Using the star sign in grep

I am trying to search for the substring "abc" in a specific file in linux/bash

So I do:

grep '*abc*' myFile

It returns nothing.

But if I do:

grep 'abc' myFile

It returns matches correctly.

Now, this is not a problem for me. But what if I want to grep for a more complex string, say

*abc * def *

How would I accomplish it using grep?

243267 次浏览

Try grep -E for extended regular expression support

Also take a look at:

The grep man page

The "star sign" is only meaningful if there is something in front of it. If there isn't the tool (grep in this case) may just treat it as an error. For example:

'*xyz'    is meaningless
'a*xyz'   means zero or more occurrences of 'a' followed by xyz

'*' works as a modifier for the previous item. So 'abc*def' searches for 'ab' followed by 0 or more 'c's follwed by 'def'.

What you probably want is 'abc.*def' which searches for 'abc' followed by any number of characters, follwed by 'def'.

The asterisk is just a repetition operator, but you need to tell it what you repeat. /*abc*/ matches a string containing ab and zero or more c's (because the second * is on the c; the first is meaningless because there's nothing for it to repeat). If you want to match anything, you need to say .* -- the dot means any character (within certain guidelines). If you want to just match abc, you could just say grep 'abc' myFile. For your more complex match, you need to use .* -- grep 'abc.*def' myFile will match a string that contains abc followed by def with something optionally in between.

Update based on a comment:

* in a regular expression is not exactly the same as * in the console. In the console, * is part of a glob construct, and just acts as a wildcard (for instance ls *.log will list all files that end in .log). However, in regular expressions, * is a modifier, meaning that it only applies to the character or group preceding it. If you want * in regular expressions to act as a wildcard, you need to use .* as previously mentioned -- the dot is a wildcard character, and the star, when modifying the dot, means find one or more dot; ie. find one or more of any character.
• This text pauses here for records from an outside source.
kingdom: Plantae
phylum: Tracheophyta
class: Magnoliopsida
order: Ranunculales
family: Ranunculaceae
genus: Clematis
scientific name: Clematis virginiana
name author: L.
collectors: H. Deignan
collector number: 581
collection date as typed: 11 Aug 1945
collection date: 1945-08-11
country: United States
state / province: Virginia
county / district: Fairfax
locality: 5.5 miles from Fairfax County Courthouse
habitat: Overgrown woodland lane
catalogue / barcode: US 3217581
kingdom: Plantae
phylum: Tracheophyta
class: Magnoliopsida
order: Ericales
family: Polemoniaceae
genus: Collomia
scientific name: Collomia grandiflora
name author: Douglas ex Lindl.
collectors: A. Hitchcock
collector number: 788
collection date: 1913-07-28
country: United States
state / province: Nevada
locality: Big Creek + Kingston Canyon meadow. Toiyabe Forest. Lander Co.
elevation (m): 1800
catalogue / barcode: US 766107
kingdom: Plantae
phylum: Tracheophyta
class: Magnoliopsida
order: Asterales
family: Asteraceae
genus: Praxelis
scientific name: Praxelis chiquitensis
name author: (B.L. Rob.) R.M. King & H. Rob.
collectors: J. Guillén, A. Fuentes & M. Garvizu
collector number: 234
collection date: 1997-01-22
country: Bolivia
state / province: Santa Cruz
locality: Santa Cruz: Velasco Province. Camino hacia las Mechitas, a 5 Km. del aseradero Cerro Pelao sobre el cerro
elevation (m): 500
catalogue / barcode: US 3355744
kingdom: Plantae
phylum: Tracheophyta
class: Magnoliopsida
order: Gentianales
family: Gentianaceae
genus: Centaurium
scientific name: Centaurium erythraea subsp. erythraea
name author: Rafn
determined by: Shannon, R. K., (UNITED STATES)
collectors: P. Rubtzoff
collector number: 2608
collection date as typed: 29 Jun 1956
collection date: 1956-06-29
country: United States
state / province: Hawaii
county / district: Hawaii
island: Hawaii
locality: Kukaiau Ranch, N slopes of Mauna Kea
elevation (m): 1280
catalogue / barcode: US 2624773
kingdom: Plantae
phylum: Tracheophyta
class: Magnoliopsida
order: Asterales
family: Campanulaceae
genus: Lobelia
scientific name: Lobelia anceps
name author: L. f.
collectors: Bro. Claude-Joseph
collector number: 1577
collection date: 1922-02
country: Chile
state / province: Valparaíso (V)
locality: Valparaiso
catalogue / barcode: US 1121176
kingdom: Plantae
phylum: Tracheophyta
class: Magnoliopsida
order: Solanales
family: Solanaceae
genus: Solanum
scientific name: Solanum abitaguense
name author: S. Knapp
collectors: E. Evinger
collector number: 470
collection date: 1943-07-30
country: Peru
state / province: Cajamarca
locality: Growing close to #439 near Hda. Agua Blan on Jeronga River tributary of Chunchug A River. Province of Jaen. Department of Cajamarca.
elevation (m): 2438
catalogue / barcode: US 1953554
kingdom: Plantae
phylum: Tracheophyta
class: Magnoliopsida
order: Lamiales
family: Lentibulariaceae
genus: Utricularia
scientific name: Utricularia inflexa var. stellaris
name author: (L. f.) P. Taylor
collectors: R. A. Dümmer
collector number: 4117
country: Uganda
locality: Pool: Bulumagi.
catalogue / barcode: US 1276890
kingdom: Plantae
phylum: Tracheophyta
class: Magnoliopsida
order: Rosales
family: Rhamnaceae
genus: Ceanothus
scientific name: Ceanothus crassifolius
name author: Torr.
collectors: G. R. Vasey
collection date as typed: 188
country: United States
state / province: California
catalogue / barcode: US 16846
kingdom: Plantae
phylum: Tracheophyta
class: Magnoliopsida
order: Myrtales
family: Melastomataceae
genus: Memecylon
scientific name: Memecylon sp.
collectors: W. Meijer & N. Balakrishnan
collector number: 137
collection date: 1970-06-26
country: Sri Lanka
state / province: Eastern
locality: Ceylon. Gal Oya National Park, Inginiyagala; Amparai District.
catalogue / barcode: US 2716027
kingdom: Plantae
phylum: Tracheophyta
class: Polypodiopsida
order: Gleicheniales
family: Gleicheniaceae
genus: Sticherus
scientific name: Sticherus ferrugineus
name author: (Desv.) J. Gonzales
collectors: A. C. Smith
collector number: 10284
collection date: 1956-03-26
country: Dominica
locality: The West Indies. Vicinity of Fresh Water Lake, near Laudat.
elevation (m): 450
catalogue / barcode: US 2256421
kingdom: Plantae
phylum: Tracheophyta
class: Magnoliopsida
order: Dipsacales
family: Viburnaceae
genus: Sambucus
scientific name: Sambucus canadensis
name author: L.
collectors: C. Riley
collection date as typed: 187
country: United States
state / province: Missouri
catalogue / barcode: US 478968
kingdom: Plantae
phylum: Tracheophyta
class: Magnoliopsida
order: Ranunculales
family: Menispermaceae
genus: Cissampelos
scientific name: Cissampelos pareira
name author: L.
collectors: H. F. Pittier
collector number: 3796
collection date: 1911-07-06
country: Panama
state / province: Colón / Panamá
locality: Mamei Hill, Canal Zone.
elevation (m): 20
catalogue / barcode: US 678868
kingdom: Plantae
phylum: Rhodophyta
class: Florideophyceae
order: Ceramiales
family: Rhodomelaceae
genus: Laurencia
The dot character means match any character, so .* means zero or more occurrences of any character. You probably mean to use .* rather than just *.

Use grep -P - which enables support for Perl style regular expressions.

grep -P "abc.*def" myfile

The expression you tried, like those that work on the shell command line in Linux for instance, is called a "glob". Glob expressions are not full regular expressions, which is what grep uses to specify strings to look for. Here is (old, small) post about the differences. The glob expressions (as in "ls *") are interpreted by the shell itself.

It's possible to translate from globs to REs, but you typically need to do so in your head.

You're not using regular expressions, so your grep variant of choice should be fgrep, which will behave as you expect it to.

This may be the answer you're looking for:

grep abc MyFile | grep def

Only thing is... it will output lines were "def" is before OR after "abc"

This worked for me:

grep ".*${expr}" - with double-quotes, preceded by the dot. Where ${expr} is whatever string you need in the end of the line.

So in your case:

grep ".*abc.*" myFile

Standard unix grep.

$ cat a.txt
123abcd456def798
123456def789
Abc456def798
123aaABc456DEF

* matches the preceding character zero or more times.

$ grep -i "abc*def" a.txt




$

It would match, for instance "abdef" or "abcdef" or "abcccccccccdef". But none of these are in the file, so no match.

. means "match any character" Together with *, .* means match any character any number of times.

$ grep -i "abc.*def" a.txt
123abcd456def798
Abc456def798
123aaABc456DEF

So we get matches. There are alot of online references about regular expressions, which is what is being used here.

I summarize other answers, and make these examples to understand how the regex and glob work.

There are three files

echo 'abc' > file1
echo '*abc' > file2
echo '*abcc' > file3

Now I execute the same commands for these 3 files, let's see what happen.

(1)

grep '*abc*' file1

As you said, this one return nothing. * wants to repeat something in front of it. For the first *, there is nothing in front of it to repeat, so the system recognize this * just a character *. Because the string in the file is abc, there is no * in the string, so you cannot find it. The second * after c means it repeat c 0 or more times.

(2)

grep '*abc*' file2

This one return *abc, because there is a * in the front, it matches the pattern *abc*.

(3)

grep '*abc*' file3

This one return *abcc because there is a * in the front and 2 c at the tail. so it matches the pattern *abc*

(4)

grep '.*abc.*' file1

This one return abc because .* indicate 0 or more repetition of any character.